Unseen Messages(156)



Galloway coughed back tears as Conner convulsed in his embrace. The teenager’s heart pounded so hard, his pulse was visible in his white-shocked neck. His tan couldn’t hide the spread of suffocation, turning him icicle-blue.

“It’s okay, Conner,” I murmured. “It’s okay.”

It’s not okay.

Nothing about this is okay!

Pippa screamed and struggled.

But Conner couldn’t comfort her.

His eyes remained locked on mine.

Brown to hazel, young to old.

This boy loved me.

I loved him.

I sobbed harder, giving him every ounce of my affection. “I love you, Conner.” My back gave out as I brought his hand to my mouth and kissed him. I let gravity sway me to his venom-riddled form and I kissed his brow, his nose, his cheeks.

His eyes remained open, stealing final glimpses of this world. His skin lost life-luminosity as his mouth sucked air.

His body suffered too much poison.

His nervous system shut down.

His consciousness was the last lingering piece tethering him to pain.

I didn’t want him in agony any longer.

Pulling me away, Galloway snatched me to him, hugging me, hugging Pippa as we worshipped at the feet of an angel and said farewell.

Pippa peppered kisses all over his face, murmuring promises and pacts. Galloway patted him and stroked his cheek, unable to hold back his sadness, vowing to keep his sister and me safe for him.

Conner’s eyes landed on each of us as his lungs failed and his heart gave up its valiant beat.

His body thrashed.

His lips mouthed, ‘I love you.’

And then...

he

was

gone.

.............................

OCTOBER

Conner.

I couldn’t say his name without battling wet, heavy tears.

I couldn’t think about him without wanting to tear apart the past and make it false, to reincarnate him from a terribly sadistic joke.

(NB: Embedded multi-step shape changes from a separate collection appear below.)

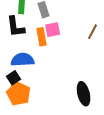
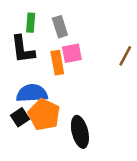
orange pentagon: (19, 94) -> (44, 115), moved
black ellipse: (84, 94) -> (80, 132), moved

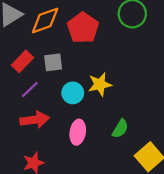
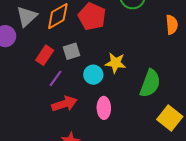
yellow star: (100, 84) -> (115, 63), turned 30
green semicircle: (120, 129) -> (150, 83), moved, size x1.6

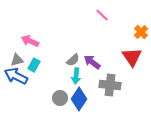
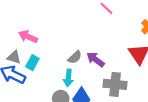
gray triangle: (17, 60) -> (14, 57), turned 32
cyan arrow: (76, 76) -> (68, 78), moved

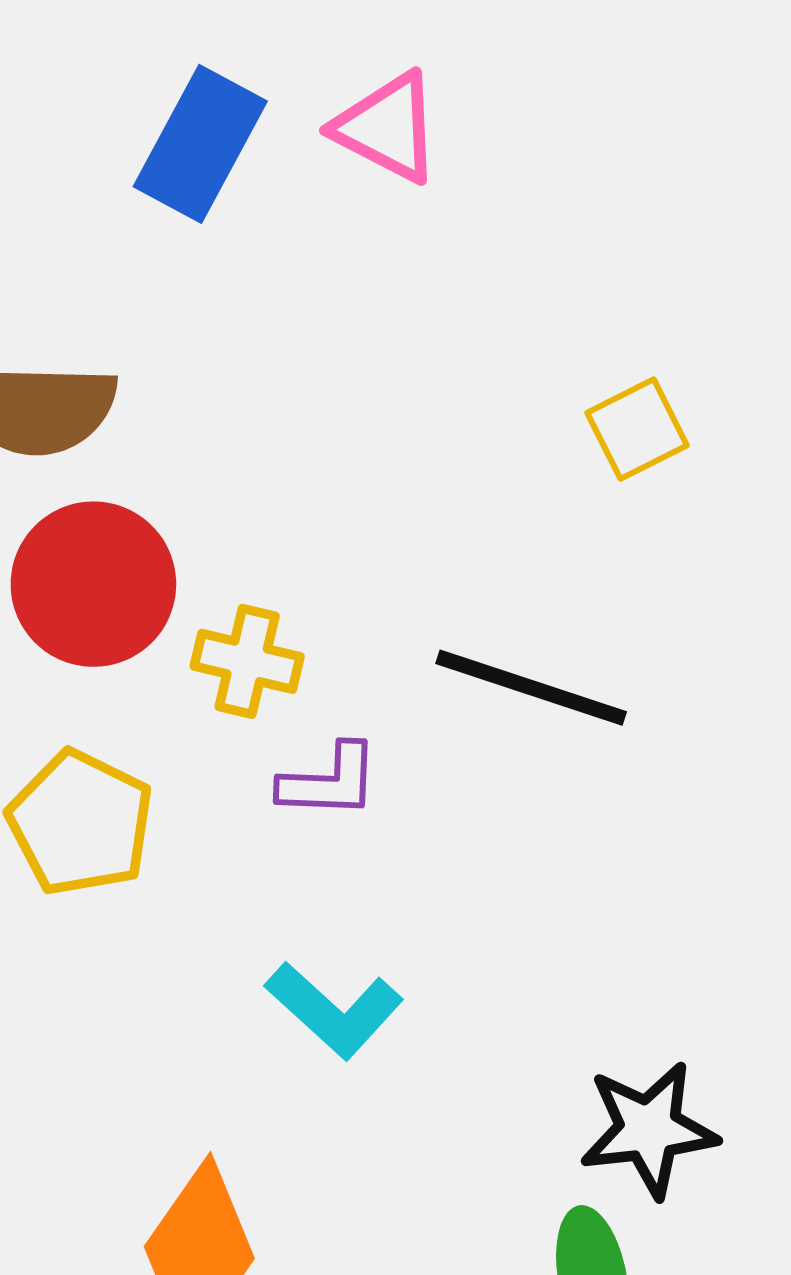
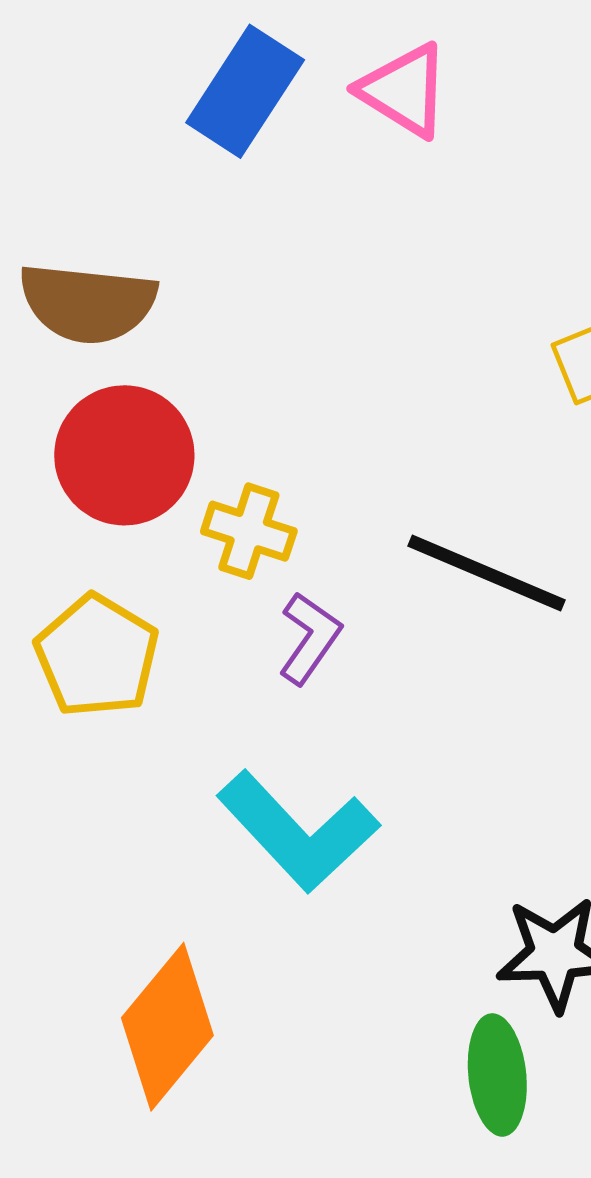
purple L-shape: (329, 781) -> (310, 638), turned -62
cyan L-shape: (334, 1010) -> (298, 831), size x1.4

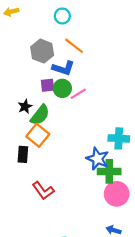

I even struggled to say my daughter’s name as it reminded me too much of Conner’s grin when she’d said her first word. The similarities between Conner and Coco mutilated my heart on a minutely basis.

He’d loved me.

And left me.

For days, I couldn’t get out of bed.

No one could.

We lay frozen, neither eating nor drinking; only cracking the tomb of our sorrow to care for Coco when she squalled.

Coco.

Those two letters were forever smeared in woe.

Co.

Co.

Come back.

I’m sorry.

I couldn’t understand how the quills had lodged in his chest. How had he stepped wrongly? Did he fall? Had a wave pushed him onto the reef?

Or had it just been one of those things—unforeseen, unplanned, but the tiniest mistake that cost the best of lives.

We would never know.

We’d forever wonder what stole Conner from us.

And we’d never have an enemy in which to extract vengeance.

.............................

The funeral was held two weeks ago, yet the pain of his loss felt only hours old.

Pippa hadn’t said a word since we’d gathered on the same beach where we’d laid to rest our pilot and her parents and weighed down Conner’s body for the tide to claim.

He’d looked asleep. Cold and unloved. But only asleep.

Watching the waves slowly claim him, slipping over his closed eyes and parted lips, drove me wild.

Galloway had to hold me, putting up with my fists and screams, as Conner slowly left land for sea. I craved comfort from my husband’s arms but I felt undeserving. Who did Conner have to hug and kiss?

He was alone now.

That night, we didn’t move from the beach. Pippa sought solitude rather than our arms, and we sat in the moonlight with silent sadness in our souls.

Once the sun rose and Conner had vanished, we added his name to the small shrine of the Evermore parents with a newly carved cross and an inscription of our everlasting love. We plucked a hundred red flowers and scattered them over the sand in his memory. And we lost each other, retreating to our private corners of grief.

The day we lost Conner was the day we lost all energy to continue.

I didn’t remember much of those weeks.

I didn’t remember comforting or speaking or doing more than eating when my body demanded and crying when the dysphoria grew too much to be contained.

Pippa curled in on herself, turning into an inconsolable wraith.

Galloway spent a day hunting every stonefish he could find, slaughtering them one by one. It terrified me that he would step wrong and suffer the same end as Conner.

Death didn’t pay for death.

And once he’d finished, his shoulders wracked with silent sobs, crying for Conner, our future, and a past he still couldn’t shake.

Even Coconut grieved.

Her questions about Conner petered out the longer we shook our heads and gave no answer to his return. Her babbling conversation turned quiet and morose as if, even at her young age, she understood that her favourite older brother was gone forever.

We’d been so brave.

We’d been so strong.

But this...this was the breaking point I feared would ruin us.

.............................

NOVEMBER

Grief had an awful way of lingering.